Avevo perso la cognizione del tempo, ero bagnata di sudore, il mio cervello se l’era data a gambe o si era chiuso da qualche parte con la ferma e saggia decisione di non fare ritorno.
Giunta a metà dell’opera, la dentista si fermò, aprì e rovistò in vari cassetti e tirò fuori una piccola ciambella di gomma simile a quelle che si usano per i neonati per rinforzare le gengive prima della dentizione:
«Adesso usiamo quest’anello, glielo metto dalla parte opposta, lei chiude la mandibola, così farà leva dall’altra parte», proseguì imperterrita.
Altro ciclo di:
«Uno … due … tre … quattro … cinque», pausa.
Finalmente l’apertura mascellare raggiunse il massimo, la dottoressa era soddisfatta, la figlia molto interessata, io un po’ meno, con la bocca che oramai sembrava diventata una palestra corredata di ogni tipo di attrezzo.
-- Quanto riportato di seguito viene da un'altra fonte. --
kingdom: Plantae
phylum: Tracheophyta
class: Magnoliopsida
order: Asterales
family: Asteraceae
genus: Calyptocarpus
«Dovrà esercitarsi a casa per almeno una settimana, per tre o quattro volte il giorno e vedrà che poco a poco non proverà più dolore».
La ringraziai, ritornai in anticamera per saldare il conto ma scoprii che questa volta era tutto gratis.
«Bontà sua», sussurrò prontamente il mio cervello che era ritornato al suo posto spavaldo e petulante, «con quello che hai passato, sei tu che dovresti essere pagata», bofonchiò.
«Quando si comporta da gradasso, non lo sopporto», ricordo che pensai.
Ritornai a casa e per una settimana eseguii gli allucinanti esercizi, finché il problema si risolse. Alleluia!